The Provost, wearing a black robe and shrouded in smoke that billowed from his dark office, also spoke about how Global Studies prevented the recruitment of diverse faculty. “Because of the Global Studies Initiative, nearly all of the Whitman faculty were interested in ways to globalize the college’s academic horizons. I knew something had to change.”

To that end, the new Boyer Avenue Studies Initiative is expected to serve as a powerful means for Whitman to attract and retain a talented, diverse faculty.

“Our own Boyer Avenue is a much more fascinating place than that little thing called ‘the whole wide world’,” said the Provost. “Boyer Avenue is at the heart of our campus, and will be the focus of a newer, better Initiative. I expect that through the Boyer Avenue Initiative, we will be able to attract many young up-and-coming Boyer scholars. In fact, I’ve been in contact with one potential professor who is doing some really groundbreaking research on North of Boyer–South of Boyer relations. The conclusions she has drawn about Anderson and Jewett tensions are way cooler than some stupid class about global health, at least. I’m hopeful we’ll be able to bring her to Whitman with the help of my new program.”

Boyer Studies will engage the faculty in critical discussions about how to make their course curricula as Boyer-centric as possible. Students will benefit by having to consider probing questions about their immediate surroundings and no more than those. The study of Boyer Avenue will pervade all aspects of the Whitman experience, in a true forward-thinking, liberal arts manner: physics students will be able to study the velocity of cars racing down Boyer; art students will spend their four years staring at and analyzing that one colorful statue near Mem; philosophy majors can ponder the passage of time by watching the clock tower; and politics majors will consider the relations of power between those with fancy offices in Mem and those without.

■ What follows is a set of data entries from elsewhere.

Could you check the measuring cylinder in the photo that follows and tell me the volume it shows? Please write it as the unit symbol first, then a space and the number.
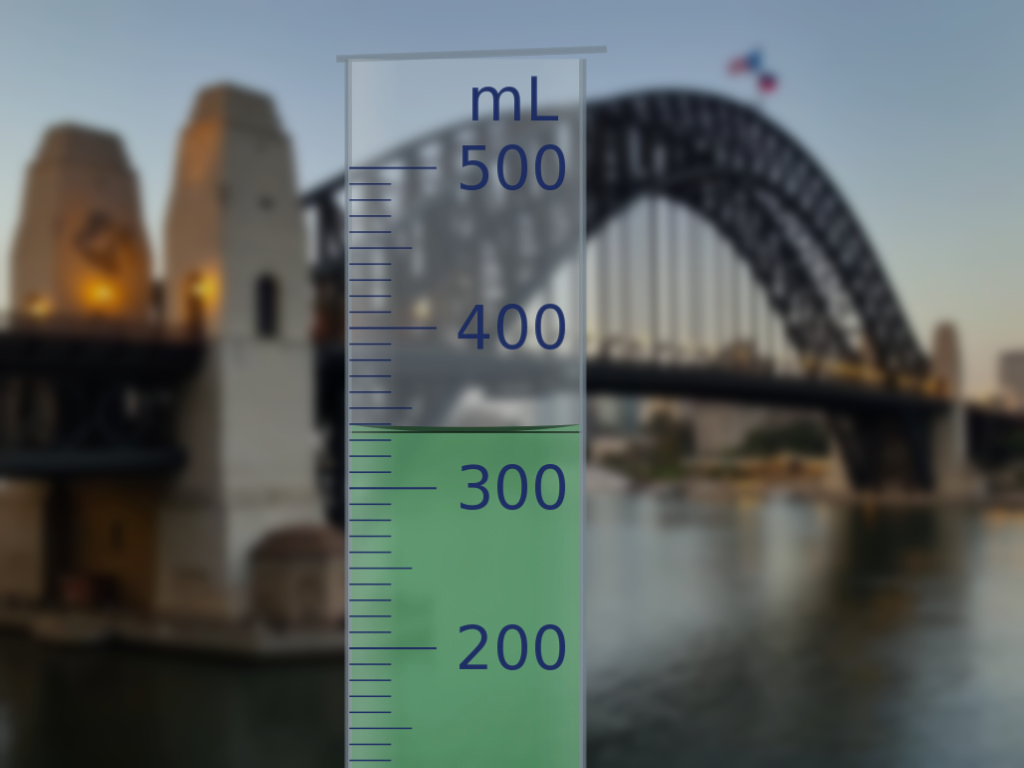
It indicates mL 335
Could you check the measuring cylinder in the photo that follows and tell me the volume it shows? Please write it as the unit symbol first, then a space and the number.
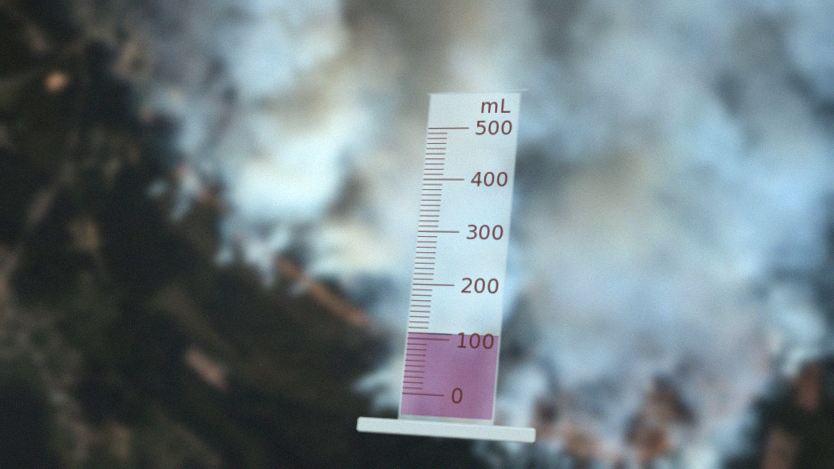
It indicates mL 110
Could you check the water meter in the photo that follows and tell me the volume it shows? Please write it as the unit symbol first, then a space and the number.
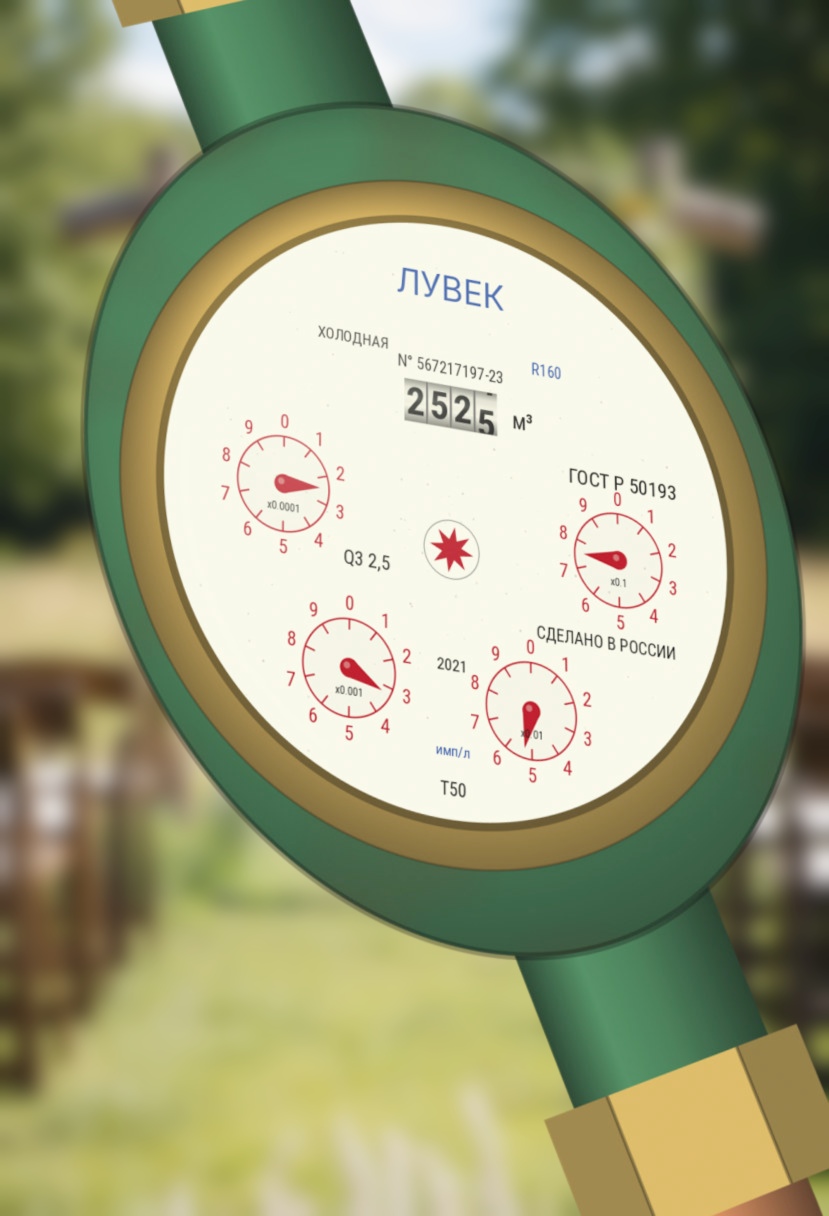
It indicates m³ 2524.7532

“The possibilities for intellectual growth and vibrant conversation are endless!” cooed Spencer.

The Provost does not plan on stopping with the Boyer Avenue Studies Initiative, though. Plans are in the works to limit Encounters texts only to works by Walla Walla authors. Additionally, the Whitman Bubble will be reinforced with steel as soon as possible, to further insulate the school from harmful global contamination.

At press time, a happy group of students converged on Dean’s office, exclaiming, “Now THIS is what the liberal arts is all about!”